Fragmento mostrado:
Dios llama a los que quiere, pero luego uno mismo también tiene que querer.
Nunca sabe un hombre
de lo que es capaz
hasta que lo intenta.
Charles Dickens
Unos pocos ejemplos de
llamada de Dios y respuesta de hombre
Para entregarse a Dios es fundamental que queramos aceptar y amar la voluntad de
Dios, con más o menos entusiasmo. El amor se siente, pero el amor no es solo
sentimiento. El amor también se demuestra, se prueba, se madura. La voluntad
tiene un papel importante. Así lo contaba San Josemaría Escrivá: "Te decidiste,
más por reflexión que por fuego y entusiasmo. Aunque deseabas tenerlo, no hubo
lugar para el sentimiento: te entregaste, al convencerte de que Dios lo quería.
Y, desde aquel instante, no has vuelto a "sentir" ninguna duda seria; sí, en
cambio, una alegría tranquila, serena, que en ocasiones se desborda. Así paga
Dios las audacias del Amor".
Nuestra vida no está predeterminada, no está escrita. Está abierta a nuestras
decisiones libres. Dios tiene unos planes para cada uno de nosotros, pero, al
crearnos, ha querido correr el riesgo y la aventura de nuestra libertad. Ha
querido que la historia de cada uno de nosotros sea una historia verdadera, que
depende mucho en cada momento de nuestras decisiones personales. Nuestra
historia –como ha escrito José Miguel Cejas– no es como una película con final
determinado, ya grabada de antemano. Y lo mismo le sucedió a los santos.
Unos pocos ejemplos de llamada de Dios y respuesta de hombre El apóstol Pedro
podría haber desesperado por su traición al Señor, como le sucedió a Judas. Y
quizá entonces los demás Apóstoles hubiesen contemplado, en vez de su
arrepentimiento, el balanceo de su cuerpo, colgado de un árbol en Palestina.
Juan Crisóstomo veía clara la llamada de Dios, pero su madre le puso tantas
dificultades, derramó tantas lágrimas, que se desanimó. Podrían haber quedado
las cosas así, y habría sido quizá el mejor orador del foro, pero su viejo amigo
Basilio le animó a seguir la llamada de Dios pese al inicial disgusto de su
madre.
Agustín de Hipona podría haber acabado sus días siendo lo que fue durante largo
tiempo, un hombre enredado en sus frivolidades y sus amoríos. Sus amigos
hubiesen movido la cabeza sobre su tumba pensando quizá: "genio y figura...". Al
escuchar de una casa vecina aquel "Toma y lee", mientras leía las Epístolas de
San Pablo, podía haber dicho: "Bah, casualidades sin importancia", y haber
cerrado el libro tranquilamente.

Datos sin procesar:

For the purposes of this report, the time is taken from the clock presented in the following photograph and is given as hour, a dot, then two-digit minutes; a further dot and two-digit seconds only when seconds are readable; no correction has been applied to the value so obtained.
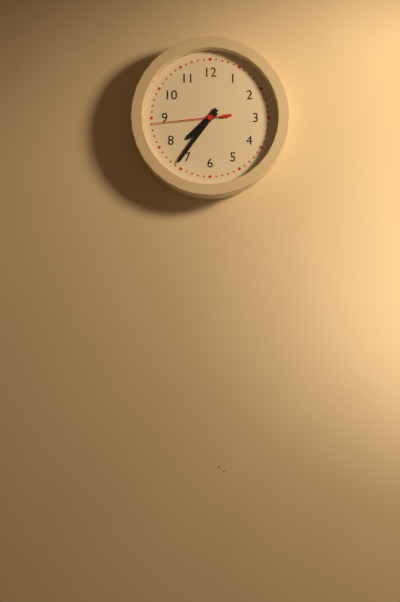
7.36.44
* * *
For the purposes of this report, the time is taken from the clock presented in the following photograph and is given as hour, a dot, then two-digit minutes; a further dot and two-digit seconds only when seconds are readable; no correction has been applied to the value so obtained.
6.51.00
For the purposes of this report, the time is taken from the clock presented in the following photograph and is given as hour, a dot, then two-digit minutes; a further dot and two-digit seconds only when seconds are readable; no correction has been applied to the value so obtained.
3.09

Instrucciones:
a: Reproduce tal cual la parte del texto sobre la llamada de Dios que arranca con las palabras que contienen "Dios llama a" y acaba en "Dios lo quería.".
b: Responde según el texto sobre la llamada de Dios:
(i) ¿Quién animó a Juan Crisóstomo a seguir la llamada de Dios?
(ii) En la cita de San Josemaría Escrivá, ¿qué se ha sentido desde aquel instante en lugar de una duda seria?
(iii) ¿Qué palabras llegaron a Agustín de Hipona desde una casa vecina?

Soluciones:
a:
Dios llama a los que quiere, pero luego uno mismo también tiene que querer.
Nunca sabe un hombre
de lo que es capaz
hasta que lo intenta.
Charles Dickens
Unos pocos ejemplos de
llamada de Dios y respuesta de hombre
Para entregarse a Dios es fundamental que queramos aceptar y amar la voluntad de
Dios, con más o menos entusiasmo. El amor se siente, pero el amor no es solo
sentimiento. El amor también se demuestra, se prueba, se madura. La voluntad
tiene un papel importante. Así lo contaba San Josemaría Escrivá: "Te decidiste,
más por reflexión que por fuego y entusiasmo. Aunque deseabas tenerlo, no hubo
lugar para el sentimiento: te entregaste, al convencerte de que Dios lo quería.

b:
(i) Su viejo amigo Basilio.
(ii) Una alegría tranquila, serena, que en ocasiones se desborda.
(iii) "Toma y lee".